Date amended:
External
Statements of Principles
Current RMA Instruments
Reasonable Hypothesis SOP
23 of 2019
Balance of Probabilities SOP
24 of 2019
Changes from previous Instruments

 ICD Coding
  • ICD-9-CM Codes: 993.1
  • ICD-10-AM Codes: T70.1
Brief description

Barotrauma literally means pressure related trauma, with the pressure referring to atmospheric pressure.  Barotrauma occurs when a pressure difference develops across a gas containing structure, causing damage to the structure.  For sinus barotrauma the structures are the paranasal sinuses (ethmoid, maxillary, sphenoid, frontal).  Most cases occur in scuba divers and fliers.

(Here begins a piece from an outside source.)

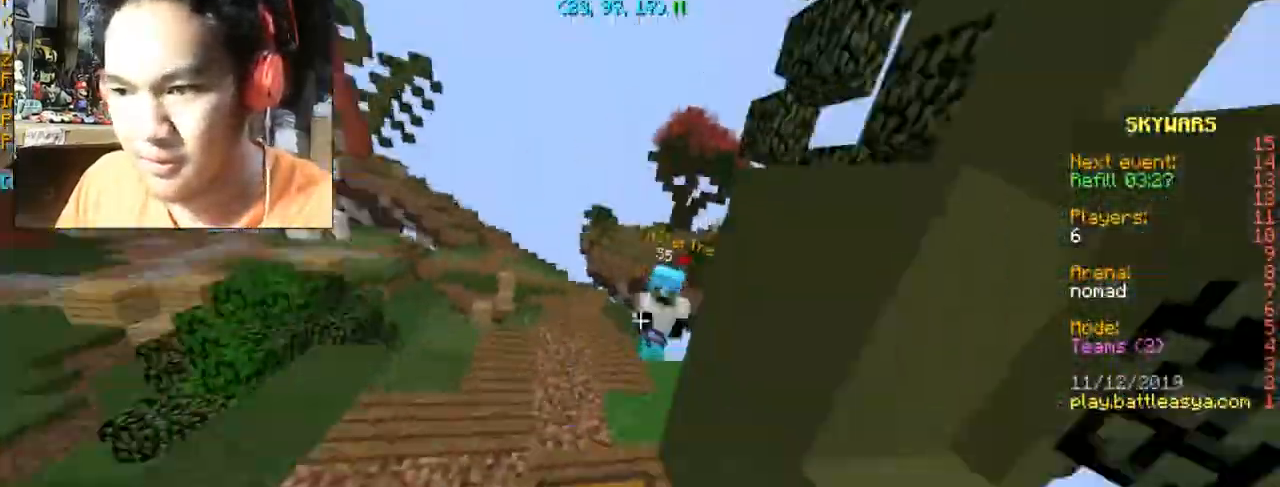
{"keys": ["w"], "mouse": ["left", "right"], "events": [[67, "mouse_right", "up"], [134, "mouse_left", "down"], [134, "mouse_right", "down"], [200, "a", "down"], [200, "mouse_left", "up"], [200, "mouse_right", "up"], [267, "mouse_left", "down"], [267, "mouse_right", "down"], [367, "a", "up"], [367, "mouse_left", "up"], [367, "mouse_right", "up"], [434, "mouse_left", "down"], [434, "mouse_right", "down"]]}
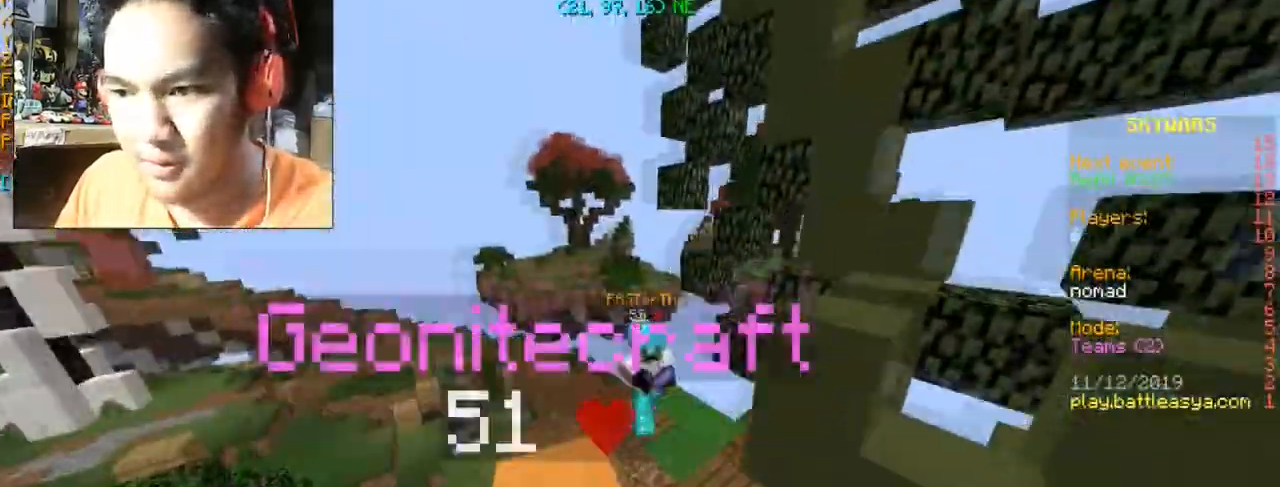
{"keys": ["w"], "mouse": ["left", "right"], "events": [[66, "mouse_left", "up"], [66, "mouse_right", "up"], [167, "mouse_left", "down"], [167, "mouse_right", "down"], [400, "mouse_right", "up"], [433, "mouse_left", "up"], [467, "mouse_left", "down"], [467, "mouse_right", "down"]]}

Normally atmospheric pressure changes are transmitted to the paranasal sinuses by communicating pathways (ostia), leading to equalisation of the pressure.  However, if the atmospheric pressure changes are too rapid or if the ostia are inadequate, a pressure difference can cause mucosal engorgement, edema, and inflammation. The frontal sinus is most commonly affected.

Confirming the diagnosis

Diagnosis is made based on the history and clinical presentation.  Paranasal sinus imaging may be undertaken.  The diagnosis may be made by a GP or other doctor with diving and hyperbaric medicine accreditation or aviation medicine accreditation.

The relevant medical specialist is an Ear, Nose and Throat surgeon.

Additional diagnoses covered by SOP
  • Aerosinusitis
  • Barosinusitis
  • Sinus squeeze
Conditions not covered by SOP
  • Decompression sickness*
  • Dysbaric osteonecrosis*
  • Otitic barotrauma*
  • Pulmonary barotrauma*

* Another SOP applies

Clinical onset

This is an injury.  Clinical onset is at the time of the event causing the pressure difference to occur.  Symptoms may not be noticed immediately in some circumstances, so some SOP factors allow 24 hours for clinical manifestations to develop.  Common symptoms include localised sinus pain, epistaxis, and headache.

Clinical worsening

The usual course for sinus barotrauma is for the condition to resolve.  Treatment is with topical decongestants and painkillers.  In severe cases surgery may be required to restore ventilation and drainage of the sinus.  Recurrent sinus barotrauma generally indicates an underlying pathology or abnormality.